Film photographers have always faced a balance challenge… color balance, that is. Print film technology in the past few years has improved the situation but transparency shooters are still faced with the problem.

Shoot a daylight balanced film under tungsten lights and the results will have a reddish cast. So use a tungsten balanced film… then finish up the rest of the roll outdoors and get slides with an overall blue cast. An old-time trick is to underexpose tungsten (Type B) film outdoors by about three stops to get a moonlight effect.

Daylight film and fluorescent lighting result in a sickly green cast. And so it goes: correction filters, different film types, printing correction. What a hassle!

We digital photographers are more fortunate. Setting white balance has been a routine of videographers for years and today’s digital still cameras make it even easier with automatic white balance.

Without getting too technical, light quality is measured as color temperature in Kelvin degrees (K) with clear blue sky checking in at over 10,000K, average sunlight (and electronic flash) at about 5,400K to 6,000K, and tungsten lighting at about 2,500 to 3,000K (according to the wattage).

While our brain interprets colors to our learned experience regardless of the light source (white is white, etc.), the RGB CCD’s of digital cameras are more literal.
Auto white balance works marvelously in every digital camera I have tested. But under more difficult lighting situations, white balance adjustment is a camera feature that can pose problems for the forgetful.

Out of habit from their conventional film days, many digital photographers pursue correct white balance with a vengeance. Daylight with sunshine, use the sunshine white balance. Along comes a cloud and switch to overcast.

For instance, using a tungsten lighting set-up for a small product shot gives best results for my camera if the tungsten white balance is set. This adds a blue cast to what would be a reddish-yellow image with daylight white balance.

My only problem is remembering to reset the white balance before I move on to another shooting situation. This is why I rely upon Auto white balance for about 90 percent of my shooting. Below is a comparison of Auto, Incandescent, and Manual White Balance under a two-bulb, incandescent set-up.

Many digital cameras also offer a technique for setting white balance manually for unusual light situations, say for example, a mix of tungsten and fluorescent lights.

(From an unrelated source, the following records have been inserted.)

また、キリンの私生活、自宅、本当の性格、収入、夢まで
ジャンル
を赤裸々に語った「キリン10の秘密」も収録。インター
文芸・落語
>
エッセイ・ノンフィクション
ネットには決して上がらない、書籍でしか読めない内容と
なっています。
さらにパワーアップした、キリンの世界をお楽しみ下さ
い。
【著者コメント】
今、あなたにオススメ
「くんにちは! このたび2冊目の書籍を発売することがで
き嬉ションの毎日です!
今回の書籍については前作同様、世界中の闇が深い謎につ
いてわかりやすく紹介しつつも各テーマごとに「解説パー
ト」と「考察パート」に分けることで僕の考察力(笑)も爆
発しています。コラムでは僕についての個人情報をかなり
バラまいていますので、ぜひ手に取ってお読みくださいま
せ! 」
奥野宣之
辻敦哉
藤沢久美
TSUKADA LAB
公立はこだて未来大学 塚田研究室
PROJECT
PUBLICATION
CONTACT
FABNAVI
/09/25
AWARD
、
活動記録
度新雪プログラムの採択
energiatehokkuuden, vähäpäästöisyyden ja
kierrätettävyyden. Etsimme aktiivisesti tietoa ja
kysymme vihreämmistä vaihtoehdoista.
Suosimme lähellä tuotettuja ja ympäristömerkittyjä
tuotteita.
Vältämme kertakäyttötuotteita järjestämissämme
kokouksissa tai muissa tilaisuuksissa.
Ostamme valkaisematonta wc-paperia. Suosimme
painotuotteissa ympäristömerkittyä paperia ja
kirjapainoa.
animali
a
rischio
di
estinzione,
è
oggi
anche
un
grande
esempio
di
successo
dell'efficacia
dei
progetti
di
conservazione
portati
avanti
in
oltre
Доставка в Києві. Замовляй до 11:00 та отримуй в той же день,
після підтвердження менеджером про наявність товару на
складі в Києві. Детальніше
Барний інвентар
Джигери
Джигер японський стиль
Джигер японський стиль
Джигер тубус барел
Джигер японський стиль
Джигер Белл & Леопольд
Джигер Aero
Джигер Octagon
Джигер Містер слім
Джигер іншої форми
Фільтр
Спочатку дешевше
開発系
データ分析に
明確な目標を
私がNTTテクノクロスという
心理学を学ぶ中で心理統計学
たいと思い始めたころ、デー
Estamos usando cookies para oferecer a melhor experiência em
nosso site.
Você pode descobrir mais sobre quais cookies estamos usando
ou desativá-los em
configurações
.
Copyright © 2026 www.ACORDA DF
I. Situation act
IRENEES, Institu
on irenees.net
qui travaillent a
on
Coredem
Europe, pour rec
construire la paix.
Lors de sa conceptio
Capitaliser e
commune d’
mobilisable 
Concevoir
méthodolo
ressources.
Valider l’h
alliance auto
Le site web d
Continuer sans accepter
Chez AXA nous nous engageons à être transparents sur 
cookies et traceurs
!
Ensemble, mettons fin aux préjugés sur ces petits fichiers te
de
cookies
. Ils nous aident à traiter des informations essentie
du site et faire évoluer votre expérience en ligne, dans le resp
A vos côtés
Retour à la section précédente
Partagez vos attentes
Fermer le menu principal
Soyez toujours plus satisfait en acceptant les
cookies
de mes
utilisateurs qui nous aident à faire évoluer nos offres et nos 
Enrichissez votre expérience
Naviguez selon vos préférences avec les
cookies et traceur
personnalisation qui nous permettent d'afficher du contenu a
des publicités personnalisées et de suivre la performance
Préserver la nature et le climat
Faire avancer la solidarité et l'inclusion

This is usually a menu-driven feature that involves aiming the lens (and meter) at a white card (or shirt or tablecloth, whatever) and then hitting the menu select button. As the screen shot above shows, this isn’t always the most precise way to determine color balance. While the one below shows some of the garish extremes that can occur with the wrong white balance. In this case, Auto would have been a vast improvement.

So, if a card full of images comes onto your desktop with strange color casts, check your white balance.